« Ce qu'on n'a jamais vu, ce dont on n'a
jamais entendu parler, on peut pourtant le concevoir ; et il n'y a rien
au-dessus du pouvoir de la pensée, sauf ce qui implique une absolue
contradiction. Mais, bien que notre pensée semble posséder cette liberté, nous
trouverons, à l'examiner de plus près, qu'elle est réellement resserrée en de
très étroites limites et que tout ce pouvoir créateur de l'esprit ne monte à
rien de plus qu'à la faculté de composer, de transposer, d'accroître ou de
diminuer les matériaux que nous apportent les sens et l'expérience. Quand nous
pensons à une montagne d'or, nous joignons seulement deux idées compatibles, or
et montagne, que nous connaissions auparavant.

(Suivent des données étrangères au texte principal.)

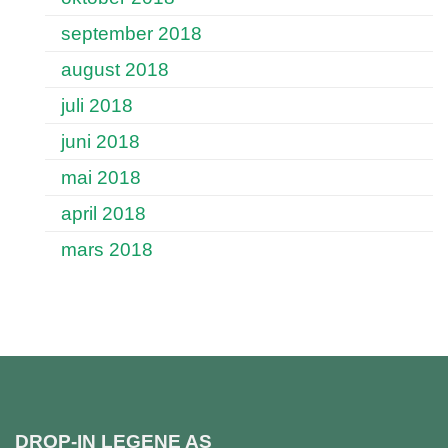
september 2018
august 2018
juli 2018
juni 2018
mai 2018
april 2018
mars 2018
DROP-IN LEGENE AS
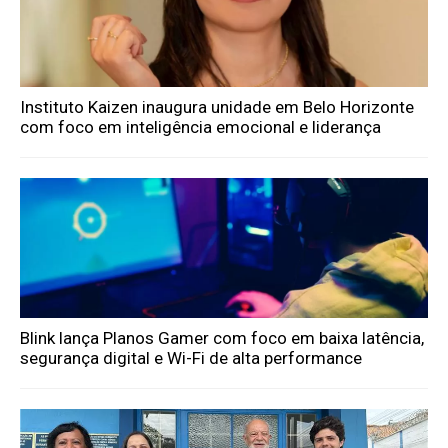
Instituto Kaizen inaugura unidade em Belo Horizonte
com foco em inteligência emocional e liderança
Blink lança Planos Gamer com foco em baixa latência,
segurança digital e Wi-Fi de alta performance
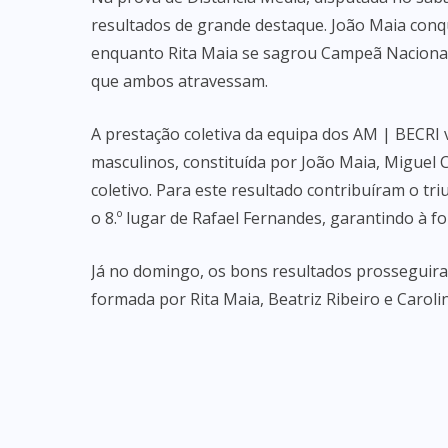
resultados de grande destaque. João Maia conq
enquanto Rita Maia se sagrou Campeã Naciona
que ambos atravessam.
A prestação coletiva da equipa dos AM | BECRI 
masculinos, constituída por João Maia, Miguel C
coletivo. Para este resultado contribuíram o tri
o 8.º lugar de Rafael Fernandes, garantindo à f
Já no domingo, os bons resultados prosseguiram
formada por Rita Maia, Beatriz Ribeiro e Caroli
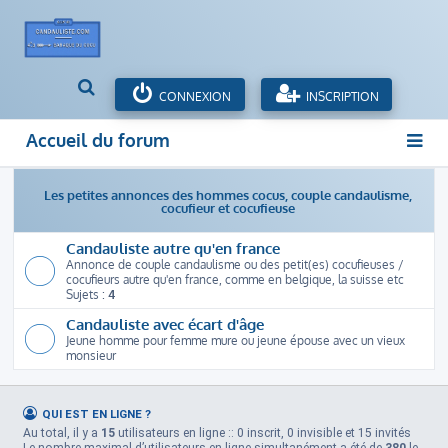
R
CONNEXION
INSCRIPTION
e
c
Accueil du forum
h
e
r
Les petites annonces des hommes cocus, couple candaulisme,
c
cocufieur et cocufieuse
h
Candauliste autre qu'en france
e
Annonce de couple candaulisme ou des petit(es) cocufieuses /
r
cocufieurs autre qu'en france, comme en belgique, la suisse etc
Sujets :
4
Candauliste avec écart d'âge
Jeune homme pour femme mure ou jeune épouse avec un vieux
monsieur
QUI EST EN LIGNE ?
Au total, il y a
15
utilisateurs en ligne :: 0 inscrit, 0 invisible et 15 invités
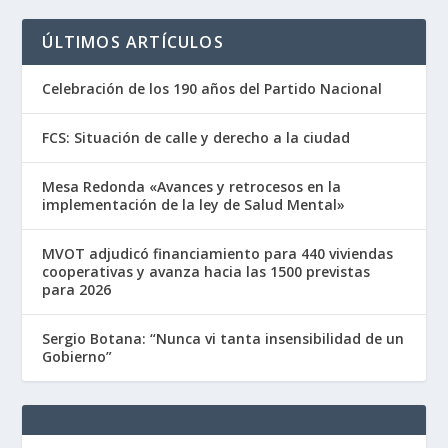
ÚLTIMOS ARTÍCULOS
Celebración de los 190 años del Partido Nacional
FCS: Situación de calle y derecho a la ciudad
Mesa Redonda «Avances y retrocesos en la
implementación de la ley de Salud Mental»
MVOT adjudicó financiamiento para 440 viviendas
cooperativas y avanza hacia las 1500 previstas
para 2026
Sergio Botana: “Nunca vi tanta insensibilidad de un
Gobierno”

Nous pouvons concevoir un cheval
vertueux ; car le sentiment que nous avons de nous-mêmes nous permet de
concevoir la vertu; et nous pouvons unir celle-ci à la figure et à la forme
d'un cheval, animal qui nous est familier. Bref, tous les matériaux de la
pensée sont tirés de nos sens, externes ou internes ; c'est seulement leur mélange
et leur composition qui dépendent de l'esprit et de la volonté. Ou, pour
m'exprimer en langage philosophique, toutes nos idées ou perceptions plus
faibles sont des copies de nos impressions, ou perceptions plus vives.
[...]Même les idées qui, à première vue, semblent les plus éloignées de cette
origine, on voit, à les examiner de plus près, qu'elles en dérivent. L'idée de
Dieu, en tant qu'elle signifie un être infiniment intelligent, sage et bon,
naît de la réflexion sur les opérations de notre propre esprit quand nous
augmentons sans limites ces qualités de bonté et de sagesse ».
David
Hume, Enquête sur l'entendement humain
(1748), section II, trad. A. Leroy, Éd. Aubier-Montaigne, 1969, pp. 54-56.